[[ DATA EXCERPT open ]]

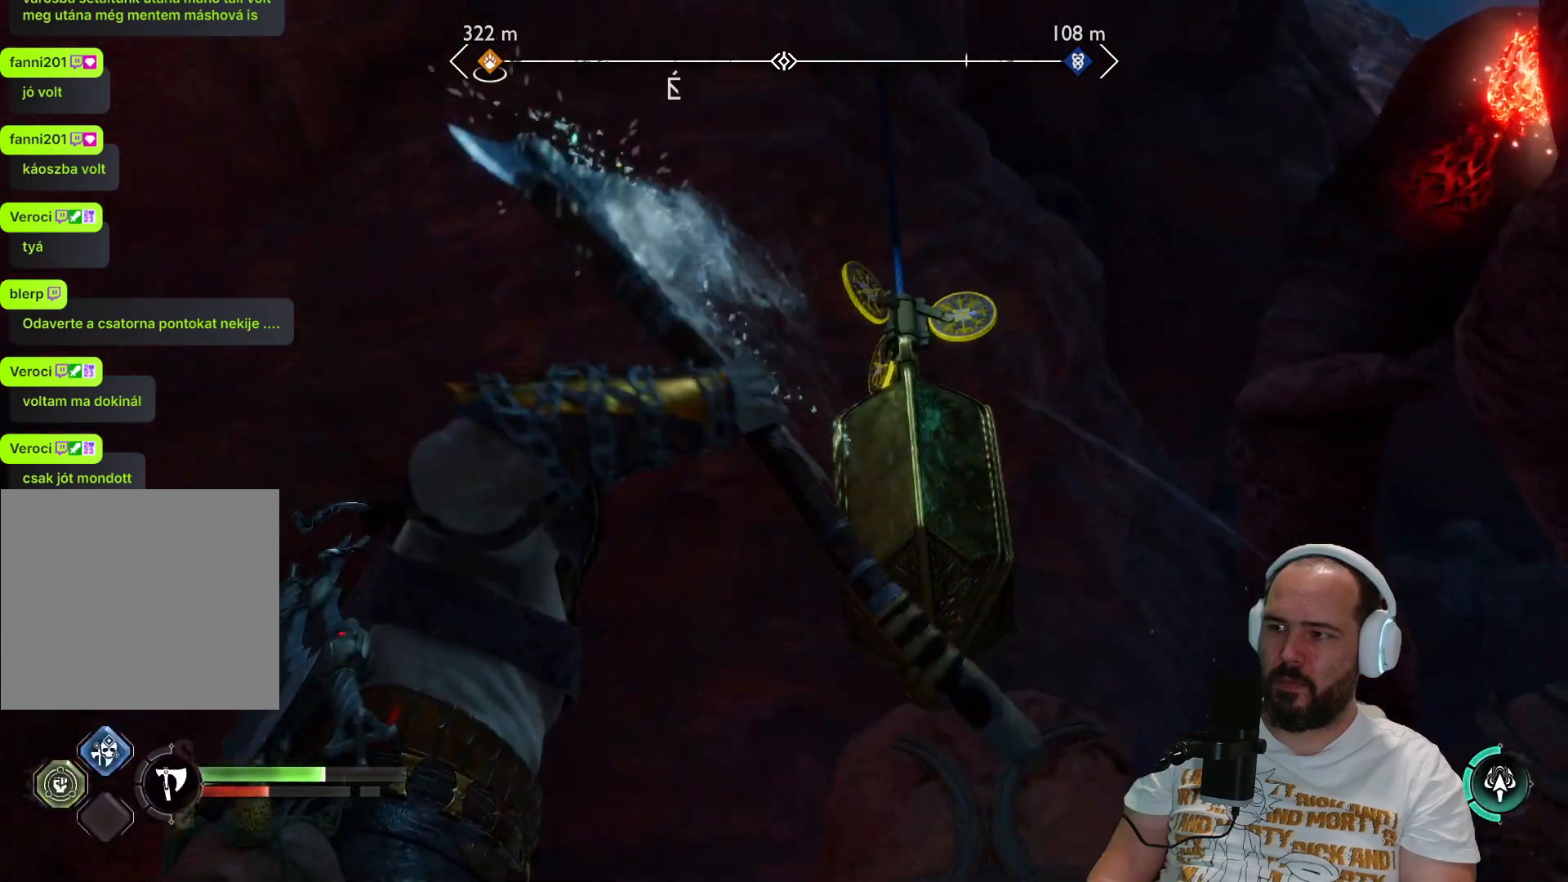
{"buttons": ["L2"], "left_stick": "down-left", "right_stick": "center", "events": [[150, "right_stick", "down-right"], [200, "right_stick", "right"], [317, "right_stick", "center"], [350, "L2", "down"]]}
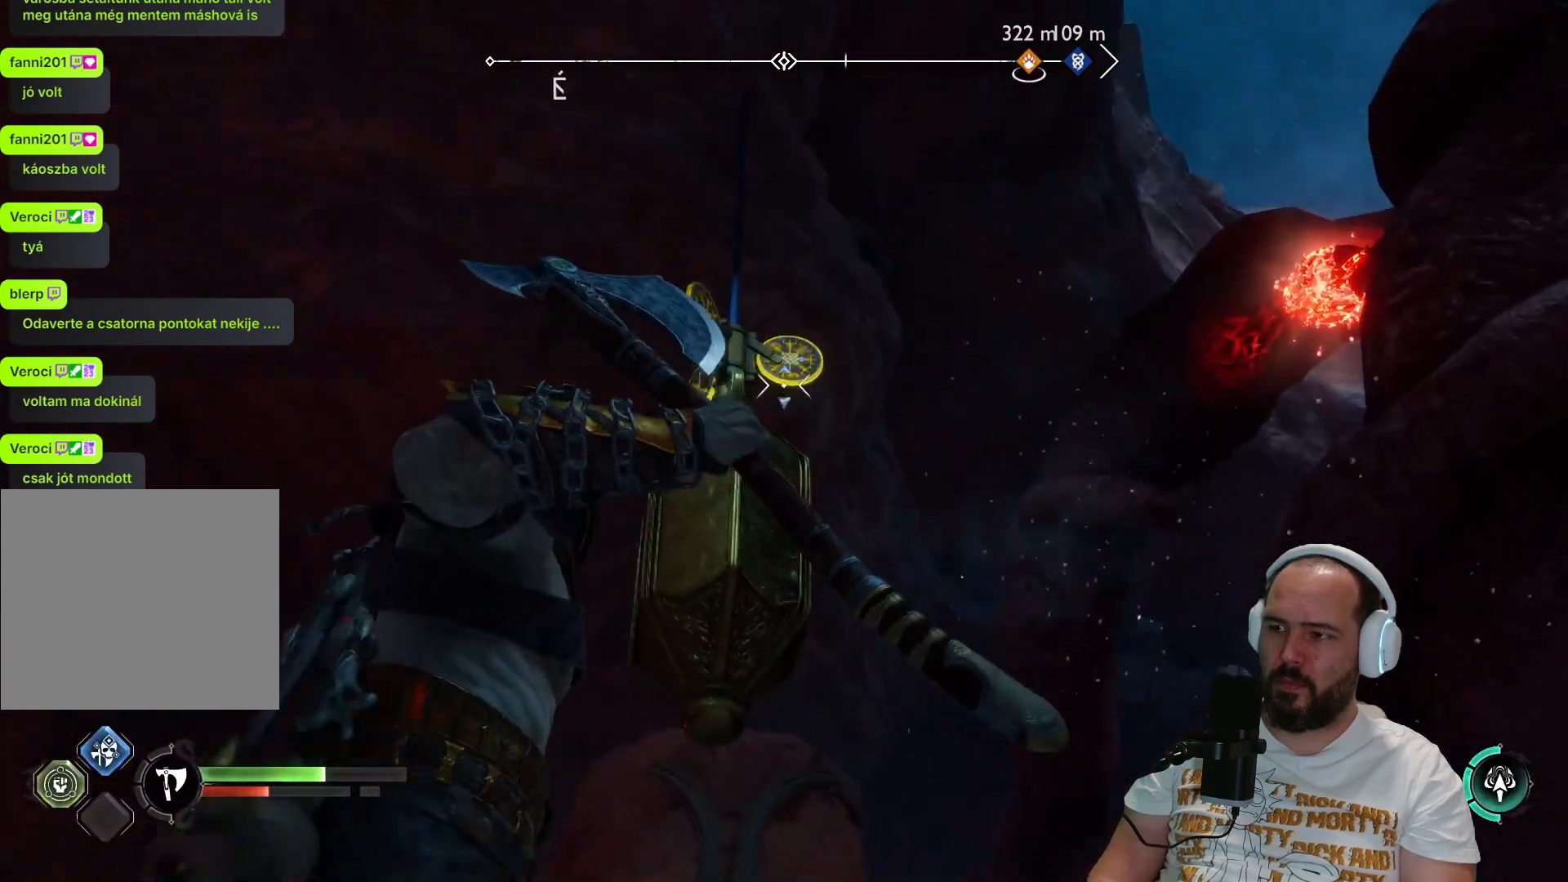
{"buttons": ["L2"], "left_stick": "center", "right_stick": "down-right", "events": [[183, "right_stick", "up"], [233, "left_stick", "center"], [317, "right_stick", "center"], [483, "right_stick", "down-right"]]}
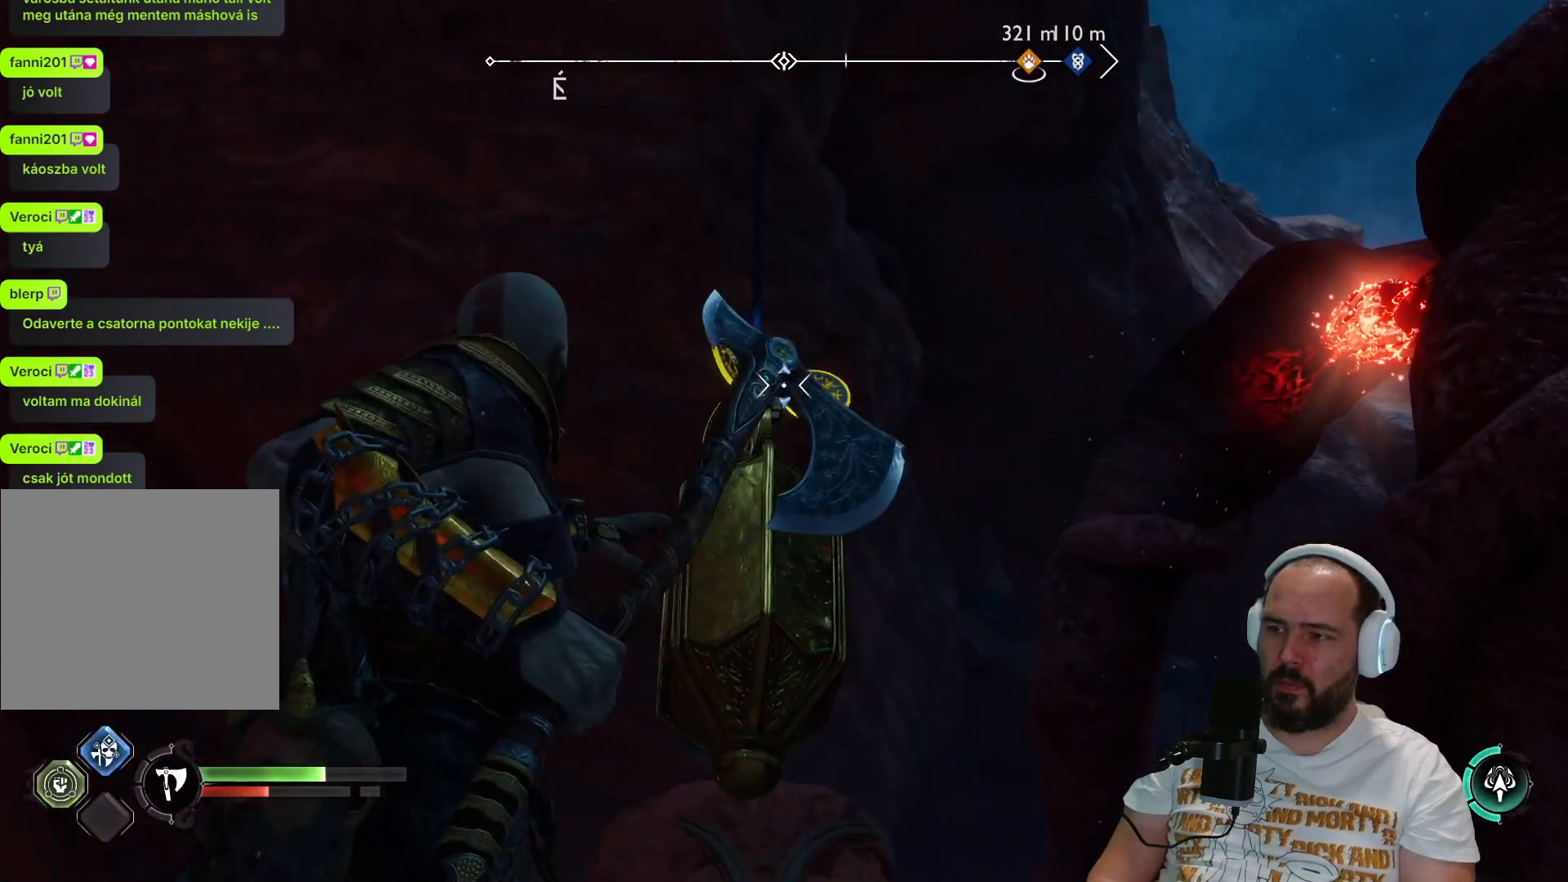
{"buttons": ["L2", "R2"], "left_stick": "center", "right_stick": "center", "events": [[150, "right_stick", "center"], [333, "R2", "down"]]}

[[ DATA EXCERPT closed ]]

**WHAT THE TASK ASKS**
Quote the data exactly, leaving every image out of the copy.

**ANSWER**
{"buttons": ["L2"], "left_stick": "down-left", "right_stick": "center", "events": [[150, "right_stick", "down-right"], [200, "right_stick", "right"], [317, "right_stick", "center"], [350, "L2", "down"]]}
{"buttons": ["L2"], "left_stick": "center", "right_stick": "down-right", "events": [[183, "right_stick", "up"], [233, "left_stick", "center"], [317, "right_stick", "center"], [483, "right_stick", "down-right"]]}
{"buttons": ["L2", "R2"], "left_stick": "center", "right_stick": "center", "events": [[150, "right_stick", "center"], [333, "R2", "down"]]}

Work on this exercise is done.